On January 5, Navy chief Admiral Sureesh Mehta told me that aircraft carrier INS Viraat would steam on for another seven years. And the warship’s skipper Captain Girish Luthra said, “The ship is in excellent condition. It is up to the Naval Headquarters to decide how long we use her, but I can say she is in top form. Even the British officers who have served on her previously have visited and said she is in better condition now than she was 40 years ago.” That says a lot about the vessel itself, but it says more about the Indian military’s predilection – and, indeed, proficiency – in keeping an ageing ship operational for so long after it was to have been decommissioned. The photo to the right shows the Viraat from Google Earth, docked at the Colaba base along with INS Shakti/Aditya, a destroyer, a few frigates, Tarantul corvettes, and five submarines.
In the last one year, I’ve had the opportunity to be on board Viraat on two separate occasions, both times for over 24 hours. I spoke to people from all departments and duties on board, and they have no problems saying that Viraat has never been in better shape. An extensive refit between 1999-2001 gave the ship, among other things, a new propulsion system, better sensors, a tightened up communications ensemble, a long-range surveillance radar, and included making living conditions better for its complement of 150 officers and 1,500 sailors, replacing large areas of the ship's body with structural welded steel. All of this made Viraat extremely sea-worthy. In June 2005, she was sailed into South East Asia for a subtle "presence" exercise.

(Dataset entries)
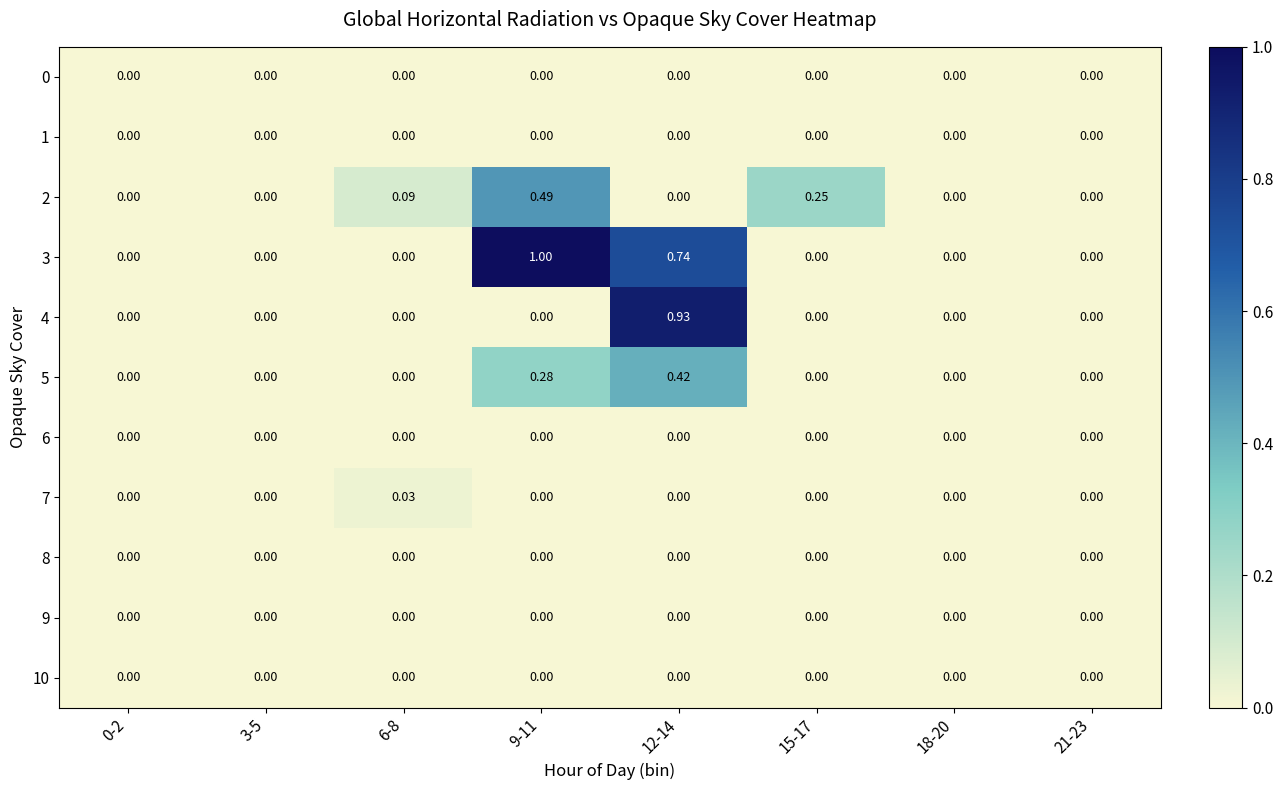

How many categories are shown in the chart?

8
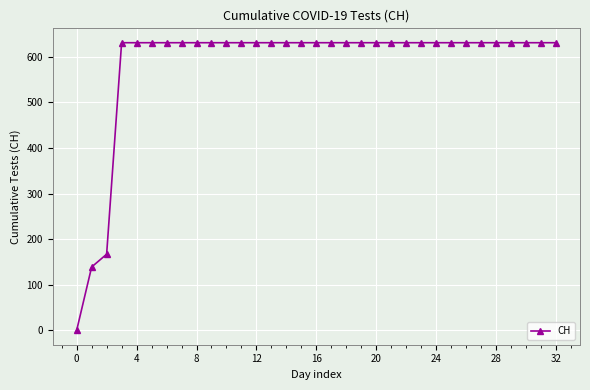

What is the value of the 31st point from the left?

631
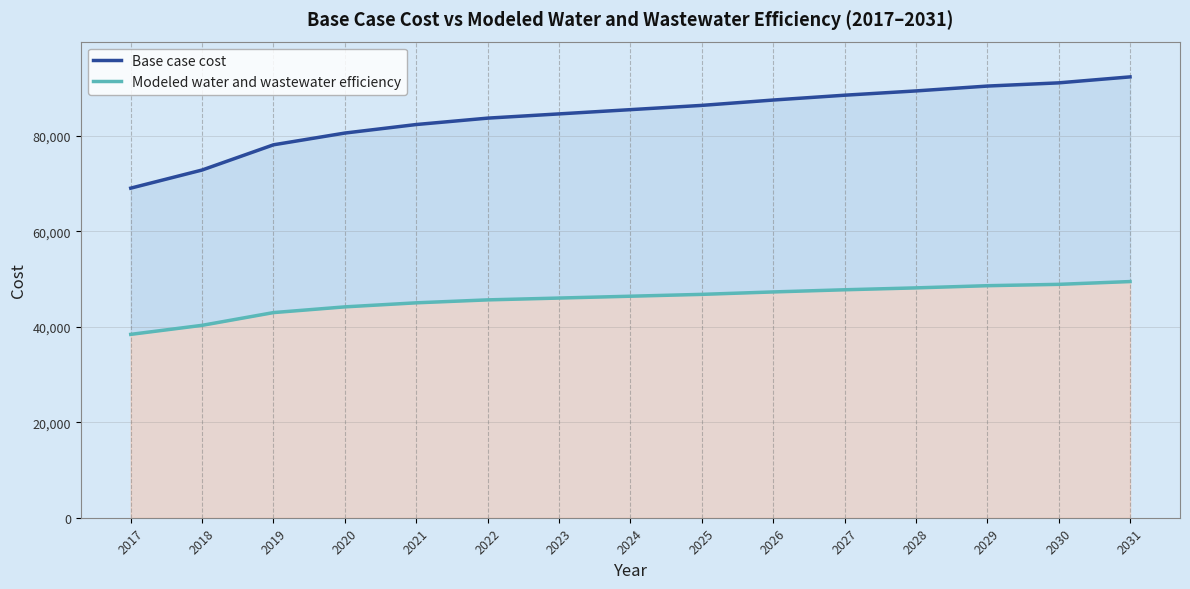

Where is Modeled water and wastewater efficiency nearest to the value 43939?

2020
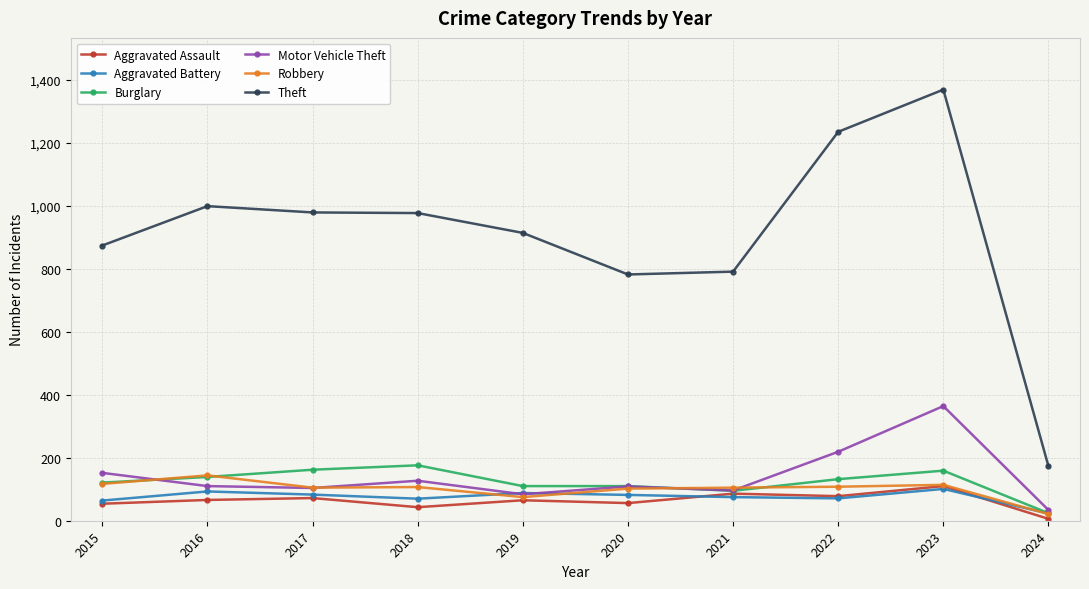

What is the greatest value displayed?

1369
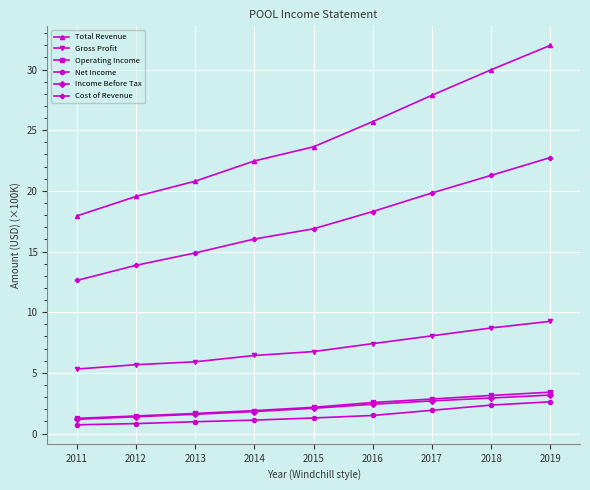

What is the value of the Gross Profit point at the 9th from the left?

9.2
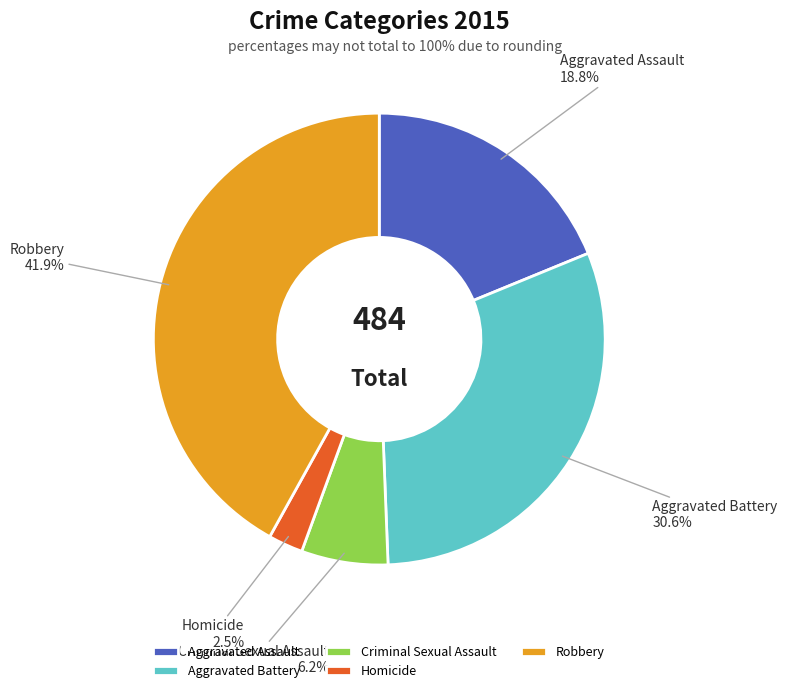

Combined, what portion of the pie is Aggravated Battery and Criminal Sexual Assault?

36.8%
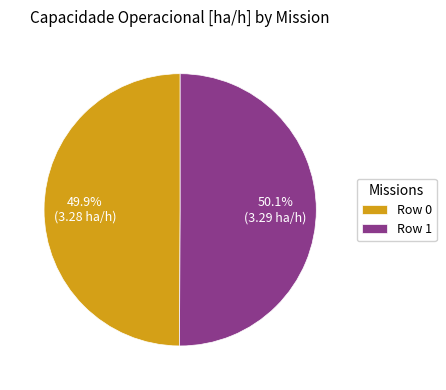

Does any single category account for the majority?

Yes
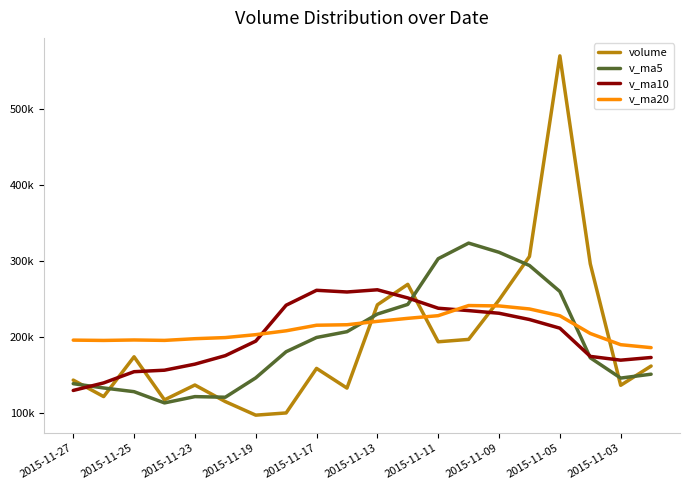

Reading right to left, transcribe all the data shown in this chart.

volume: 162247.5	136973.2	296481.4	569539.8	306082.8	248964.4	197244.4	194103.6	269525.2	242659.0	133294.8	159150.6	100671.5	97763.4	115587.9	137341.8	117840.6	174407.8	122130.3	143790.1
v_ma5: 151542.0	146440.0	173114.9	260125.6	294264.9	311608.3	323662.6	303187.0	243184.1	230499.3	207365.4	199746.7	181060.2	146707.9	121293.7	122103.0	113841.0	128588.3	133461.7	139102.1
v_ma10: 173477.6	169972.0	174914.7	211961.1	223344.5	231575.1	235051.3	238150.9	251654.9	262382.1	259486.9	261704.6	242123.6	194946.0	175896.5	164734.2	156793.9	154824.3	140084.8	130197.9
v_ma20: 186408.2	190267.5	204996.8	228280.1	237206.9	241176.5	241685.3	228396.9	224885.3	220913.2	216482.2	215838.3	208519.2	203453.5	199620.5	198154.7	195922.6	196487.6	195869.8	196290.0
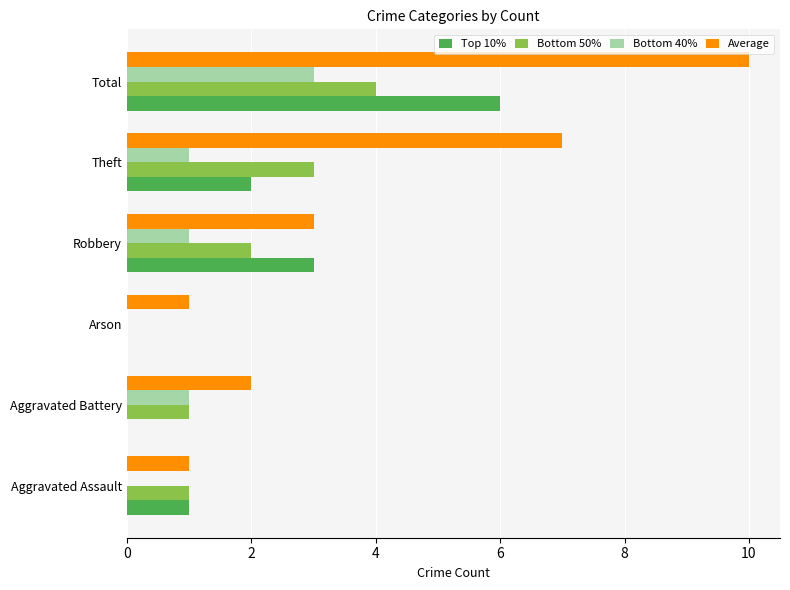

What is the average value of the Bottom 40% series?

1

Check your understanding:
• a. In the dataset entries, starting at the row that contains "Does any single" and ending at the last of the rows, swap "chart" for "graph" and change nothing else. Give back only those rows, leaving out the pictures.
• b. Carry on the text about the aircraft carrier INS Viraat, starting after its last sentence.
These rows bear no relation to the INS Viraat text.

Per-task outputs:
• a.
Does any single category account for the majority?

Yes

Reading right to left, transcribe all the data shown in this graph.

volume: 162247.5	136973.2	296481.4	569539.8	306082.8	248964.4	197244.4	194103.6	269525.2	242659.0	133294.8	159150.6	100671.5	97763.4	115587.9	137341.8	117840.6	174407.8	122130.3	143790.1
v_ma5: 151542.0	146440.0	173114.9	260125.6	294264.9	311608.3	323662.6	303187.0	243184.1	230499.3	207365.4	199746.7	181060.2	146707.9	121293.7	122103.0	113841.0	128588.3	133461.7	139102.1
v_ma10: 173477.6	169972.0	174914.7	211961.1	223344.5	231575.1	235051.3	238150.9	251654.9	262382.1	259486.9	261704.6	242123.6	194946.0	175896.5	164734.2	156793.9	154824.3	140084.8	130197.9
v_ma20: 186408.2	190267.5	204996.8	228280.1	237206.9	241176.5	241685.3	228396.9	224885.3	220913.2	216482.2	215838.3	208519.2	203453.5	199620.5	198154.7	195922.6	196487.6	195869.8	196290.0

What is the average value of the Bottom 40% series?

1

• b.
The vessel had another brief refit in 2003-04, at which time she was integrated with at least two more radars, and the Barak surface-to-air and point defence missile system.
As I have written before, with a new lease of operational life, the Navy may just about realise its long-standing dream of operating three aircraft carriers, albeit for a short period. Next year, it will add the carrier INS Vikramaaditya (the rechristened Admiral Gorshkov) to its fleet, and the indigenous aircraft carrier (IAC) in 2011-2012. With three carriers, the Navy will be able to project power off both seaboards, a massive force multiplier. Former chief Admiral Arun Prakash has written one of the tightest and informative essays on India's quest for carriers.
Following a report on May 11, 2005 in The Indian Express about a team of young IIT-Kanpur graduates making a mark in the country’s guided missile programme, Naval Headquarters hired the services of the same group to fix a fundamental flaw in how warships “talk” to helicopters.
The team recently went on board aircraft carrier INS Viraat and proved equal to the challenge.
The Navy’s fleet of Kamov-31 airborne early warning (AEW) helicopters, one of its prime force multipliers, cannot effectively operate off all Naval warships — apart from the three Talwar-class stealth frigates — because of the absence of a crucial but expensive Russian navigational computer called the Elman system.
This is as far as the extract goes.